Task to complete: Copy out every line of text in the rows below word for word, leaving out the pictures.

◇ ◇ ◇ ◇

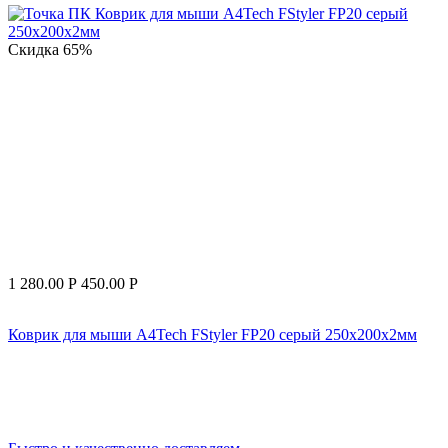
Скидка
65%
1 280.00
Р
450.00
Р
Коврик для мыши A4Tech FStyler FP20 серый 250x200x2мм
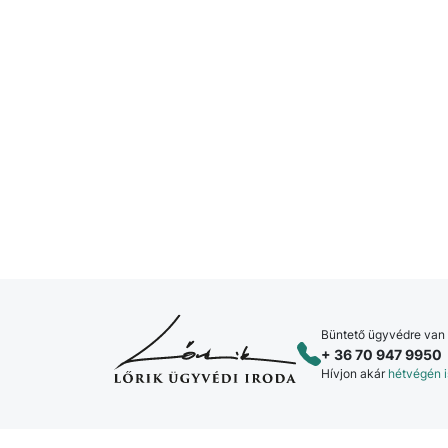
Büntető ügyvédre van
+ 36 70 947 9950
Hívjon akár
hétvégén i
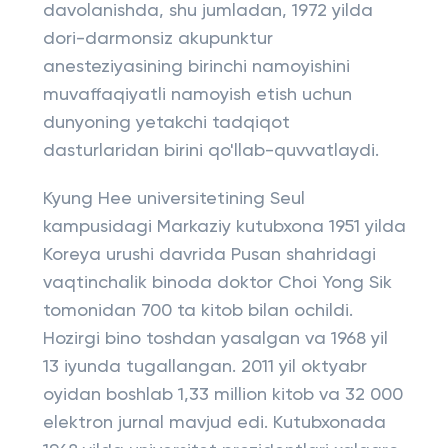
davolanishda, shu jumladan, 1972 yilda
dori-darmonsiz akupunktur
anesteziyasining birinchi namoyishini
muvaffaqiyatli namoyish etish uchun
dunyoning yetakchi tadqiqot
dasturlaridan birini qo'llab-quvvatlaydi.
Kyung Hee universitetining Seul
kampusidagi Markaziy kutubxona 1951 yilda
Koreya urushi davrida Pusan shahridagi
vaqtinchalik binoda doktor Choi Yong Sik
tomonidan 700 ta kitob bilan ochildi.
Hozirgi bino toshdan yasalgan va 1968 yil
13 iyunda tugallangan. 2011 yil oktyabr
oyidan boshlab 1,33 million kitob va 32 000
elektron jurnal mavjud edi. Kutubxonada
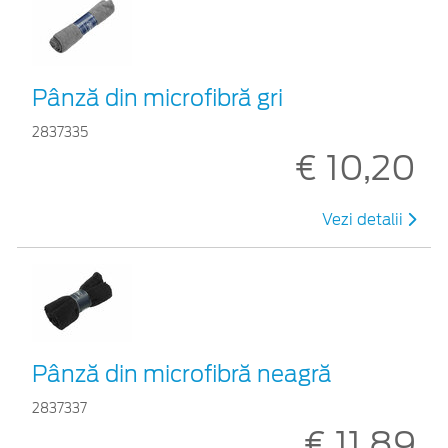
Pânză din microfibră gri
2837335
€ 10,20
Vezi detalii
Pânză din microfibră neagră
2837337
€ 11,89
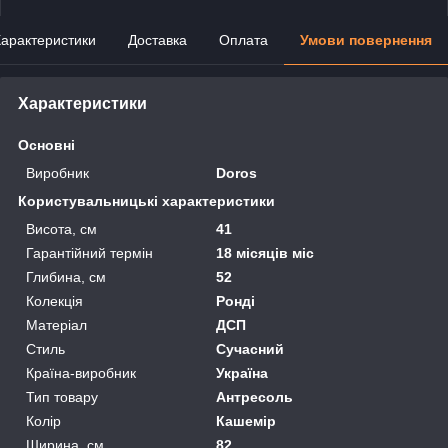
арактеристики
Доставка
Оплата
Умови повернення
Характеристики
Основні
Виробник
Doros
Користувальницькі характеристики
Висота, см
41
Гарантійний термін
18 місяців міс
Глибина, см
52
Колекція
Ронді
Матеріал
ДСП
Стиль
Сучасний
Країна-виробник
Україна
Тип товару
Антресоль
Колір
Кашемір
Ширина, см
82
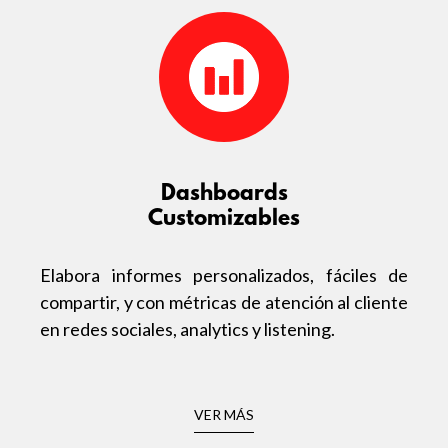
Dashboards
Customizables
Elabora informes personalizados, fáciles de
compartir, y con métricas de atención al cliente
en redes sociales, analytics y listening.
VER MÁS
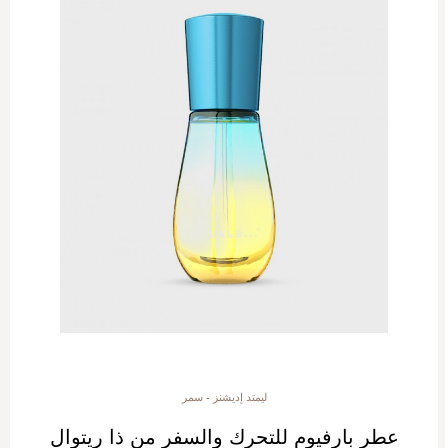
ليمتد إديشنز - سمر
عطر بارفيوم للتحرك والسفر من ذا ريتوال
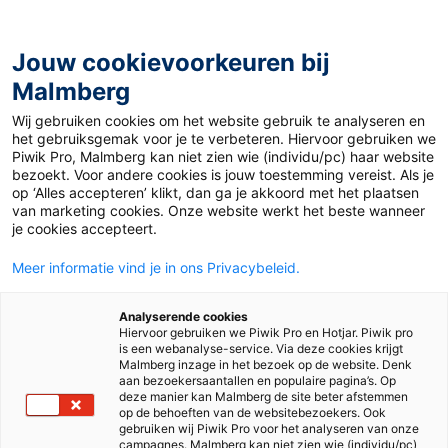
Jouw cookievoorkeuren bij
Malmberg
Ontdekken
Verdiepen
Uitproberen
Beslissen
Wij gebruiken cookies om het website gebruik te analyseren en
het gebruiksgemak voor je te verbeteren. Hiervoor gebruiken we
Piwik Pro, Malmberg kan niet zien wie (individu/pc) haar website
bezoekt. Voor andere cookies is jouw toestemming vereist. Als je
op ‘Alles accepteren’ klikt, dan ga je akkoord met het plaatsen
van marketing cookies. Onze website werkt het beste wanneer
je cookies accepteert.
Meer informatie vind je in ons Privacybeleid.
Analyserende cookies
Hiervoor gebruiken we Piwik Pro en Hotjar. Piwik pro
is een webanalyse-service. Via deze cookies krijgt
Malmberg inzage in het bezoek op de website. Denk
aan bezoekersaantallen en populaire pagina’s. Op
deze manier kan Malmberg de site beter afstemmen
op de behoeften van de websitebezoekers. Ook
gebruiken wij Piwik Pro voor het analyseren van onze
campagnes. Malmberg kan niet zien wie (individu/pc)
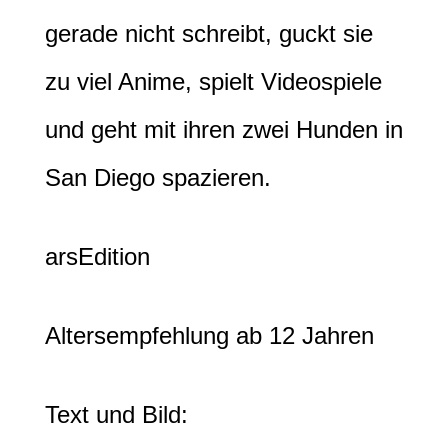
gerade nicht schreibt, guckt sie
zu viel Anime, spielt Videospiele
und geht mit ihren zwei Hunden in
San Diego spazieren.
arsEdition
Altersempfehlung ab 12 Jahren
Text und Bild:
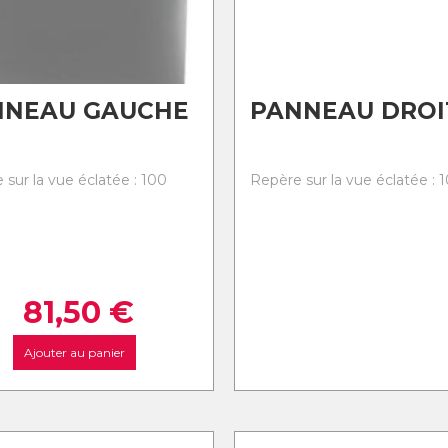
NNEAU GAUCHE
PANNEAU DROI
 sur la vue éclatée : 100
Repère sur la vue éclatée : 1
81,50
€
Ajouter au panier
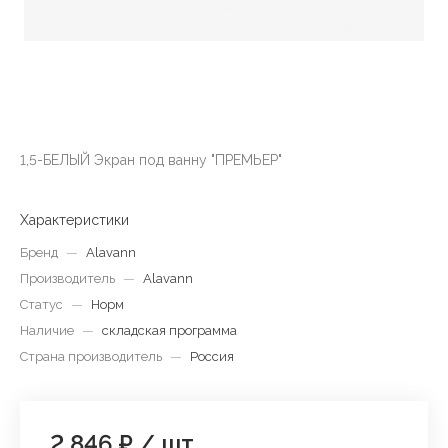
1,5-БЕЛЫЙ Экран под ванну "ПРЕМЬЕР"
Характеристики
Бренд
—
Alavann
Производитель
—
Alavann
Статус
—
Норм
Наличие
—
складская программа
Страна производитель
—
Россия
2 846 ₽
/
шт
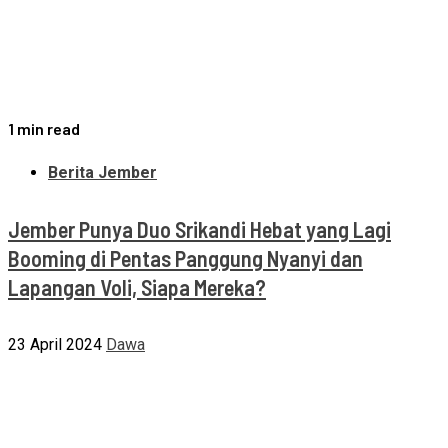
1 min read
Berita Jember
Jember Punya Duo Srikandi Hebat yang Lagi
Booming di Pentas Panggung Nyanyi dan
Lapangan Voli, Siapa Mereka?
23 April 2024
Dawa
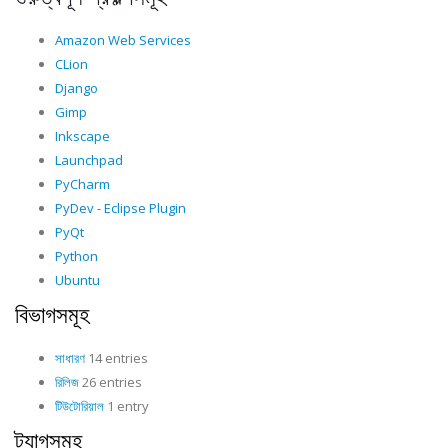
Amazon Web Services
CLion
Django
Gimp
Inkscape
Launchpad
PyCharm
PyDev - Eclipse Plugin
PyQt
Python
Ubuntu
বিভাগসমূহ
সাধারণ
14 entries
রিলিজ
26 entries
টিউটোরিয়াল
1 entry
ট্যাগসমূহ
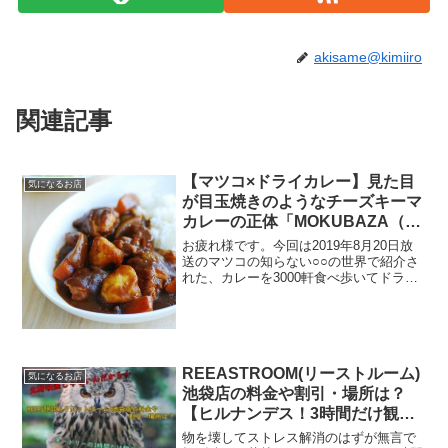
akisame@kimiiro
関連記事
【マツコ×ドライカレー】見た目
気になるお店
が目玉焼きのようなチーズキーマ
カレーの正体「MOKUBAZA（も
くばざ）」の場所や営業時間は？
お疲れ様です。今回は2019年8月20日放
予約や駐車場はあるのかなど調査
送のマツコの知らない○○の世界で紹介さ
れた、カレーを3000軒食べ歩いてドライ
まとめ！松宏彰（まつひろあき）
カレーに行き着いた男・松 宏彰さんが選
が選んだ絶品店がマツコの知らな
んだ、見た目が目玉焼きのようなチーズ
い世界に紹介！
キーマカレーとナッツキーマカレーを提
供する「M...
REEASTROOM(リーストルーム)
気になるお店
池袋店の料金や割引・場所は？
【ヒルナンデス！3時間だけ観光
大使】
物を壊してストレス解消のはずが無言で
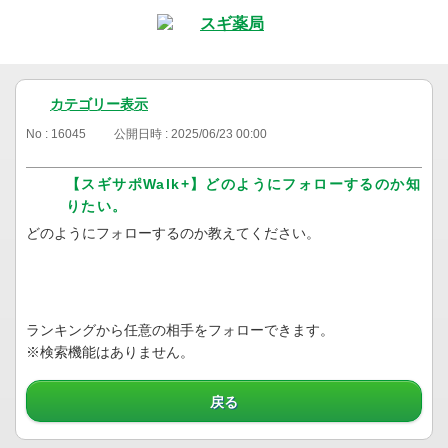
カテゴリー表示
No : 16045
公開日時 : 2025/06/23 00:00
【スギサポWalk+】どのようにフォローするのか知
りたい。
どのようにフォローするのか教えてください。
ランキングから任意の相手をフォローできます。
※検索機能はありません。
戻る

◇ ◇ ◇ ◇

Written response:
Скидка
65%
1 280.00
Р
450.00
Р
Коврик для мыши A4Tech FStyler FP20 серый 250x200x2мм
Büntető ügyvédre van
+ 36 70 947 9950
Hívjon akár
hétvégén i
davolanishda, shu jumladan, 1972 yilda
dori-darmonsiz akupunktur
anesteziyasining birinchi namoyishini
muvaffaqiyatli namoyish etish uchun
dunyoning yetakchi tadqiqot
dasturlaridan birini qo'llab-quvvatlaydi.
Kyung Hee universitetining Seul
kampusidagi Markaziy kutubxona 1951 yilda
Koreya urushi davrida Pusan shahridagi
vaqtinchalik binoda doktor Choi Yong Sik
tomonidan 700 ta kitob bilan ochildi.
Hozirgi bino toshdan yasalgan va 1968 yil
13 iyunda tugallangan. 2011 yil oktyabr
oyidan boshlab 1,33 million kitob va 32 000
elektron jurnal mavjud edi. Kutubxonada
Pânză din microfibră gri
2837335
€ 10,20
Vezi detalii
Pânză din microfibră neagră
2837337
€ 11,89
арактеристики
Доставка
Оплата
Умови повернення
Характеристики
Основні
Виробник
Doros
Користувальницькі характеристики
Висота, см
41
Гарантійний термін
18 місяців міс
Глибина, см
52
Колекція
Ронді
Матеріал
ДСП
Стиль
Сучасний
Країна-виробник
Україна
Тип товару
Антресоль
Колір
Кашемір
Ширина, см
82
Dashboards
Customizables
Elabora informes personalizados, fáciles de
compartir, y con métricas de atención al cliente
en redes sociales, analytics y listening.
VER MÁS
ليمتد إديشنز - سمر
عطر بارفيوم للتحرك والسفر من ذا ريتوال
Jouw cookievoorkeuren bij
Malmberg
Ontdekken
Verdiepen
Uitproberen
Beslissen
Wij gebruiken cookies om het website gebruik te analyseren en
het gebruiksgemak voor je te verbeteren. Hiervoor gebruiken we
Piwik Pro, Malmberg kan niet zien wie (individu/pc) haar website
bezoekt. Voor andere cookies is jouw toestemming vereist. Als je
op ‘Alles accepteren’ klikt, dan ga je akkoord met het plaatsen
van marketing cookies. Onze website werkt het beste wanneer
je cookies accepteert.
Meer informatie vind je in ons Privacybeleid.
Analyserende cookies
Hiervoor gebruiken we Piwik Pro en Hotjar. Piwik pro
is een webanalyse-service. Via deze cookies krijgt
Malmberg inzage in het bezoek op de website. Denk
aan bezoekersaantallen en populaire pagina’s. Op
deze manier kan Malmberg de site beter afstemmen
op de behoeften van de websitebezoekers. Ook
gebruiken wij Piwik Pro voor het analyseren van onze
campagnes. Malmberg kan niet zien wie (individu/pc)
gerade nicht schreibt, guckt sie
zu viel Anime, spielt Videospiele
und geht mit ihren zwei Hunden in
San Diego spazieren.
arsEdition
Altersempfehlung ab 12 Jahren
Text und Bild:
NNEAU GAUCHE
PANNEAU DROI
 sur la vue éclatée : 100
Repère sur la vue éclatée : 1
81,50
€
Ajouter au panier
1,5-БЕЛЫЙ Экран под ванну "ПРЕМЬЕР"
Характеристики
Бренд
—
Alavann
Производитель
—
Alavann
Статус
—
Норм
Наличие
—
складская программа
Страна производитель
—
Россия
2 846 ₽
/
шт
1 min read
Berita Jember
Jember Punya Duo Srikandi Hebat yang Lagi
Booming di Pentas Panggung Nyanyi dan
Lapangan Voli, Siapa Mereka?
23 April 2024
Dawa
Amazon Web Services
CLion
Django
Gimp
Inkscape
Launchpad
PyCharm
PyDev - Eclipse Plugin
PyQt
Python
Ubuntu
বিভাগসমূহ
সাধারণ
14 entries
রিলিজ
26 entries
টিউটোরিয়াল
1 entry
ট্যাগসমূহ
akisame@kimiiro
関連記事
【マツコ×ドライカレー】見た目
気になるお店
が目玉焼きのようなチーズキーマ
カレーの正体「MOKUBAZA（も
くばざ）」の場所や営業時間は？
お疲れ様です。今回は2019年8月20日放
予約や駐車場はあるのかなど調査
送のマツコの知らない○○の世界で紹介さ
れた、カレーを3000軒食べ歩いてドライ
まとめ！松宏彰（まつひろあき）
カレーに行き着いた男・松 宏彰さんが選
が選んだ絶品店がマツコの知らな
んだ、見た目が目玉焼きのようなチーズ
い世界に紹介！
キーマカレーとナッツキーマカレーを提
供する「M...
REEASTROOM(リーストルーム)
気になるお店
池袋店の料金や割引・場所は？
【ヒルナンデス！3時間だけ観光
大使】
物を壊してストレス解消のはずが無言で
カテゴリー表示
No : 16045
公開日時 : 2025/06/23 00:00
【スギサポWalk+】どのようにフォローするのか知
りたい。
どのようにフォローするのか教えてください。
ランキングから任意の相手をフォローできます。
※検索機能はありません。
戻る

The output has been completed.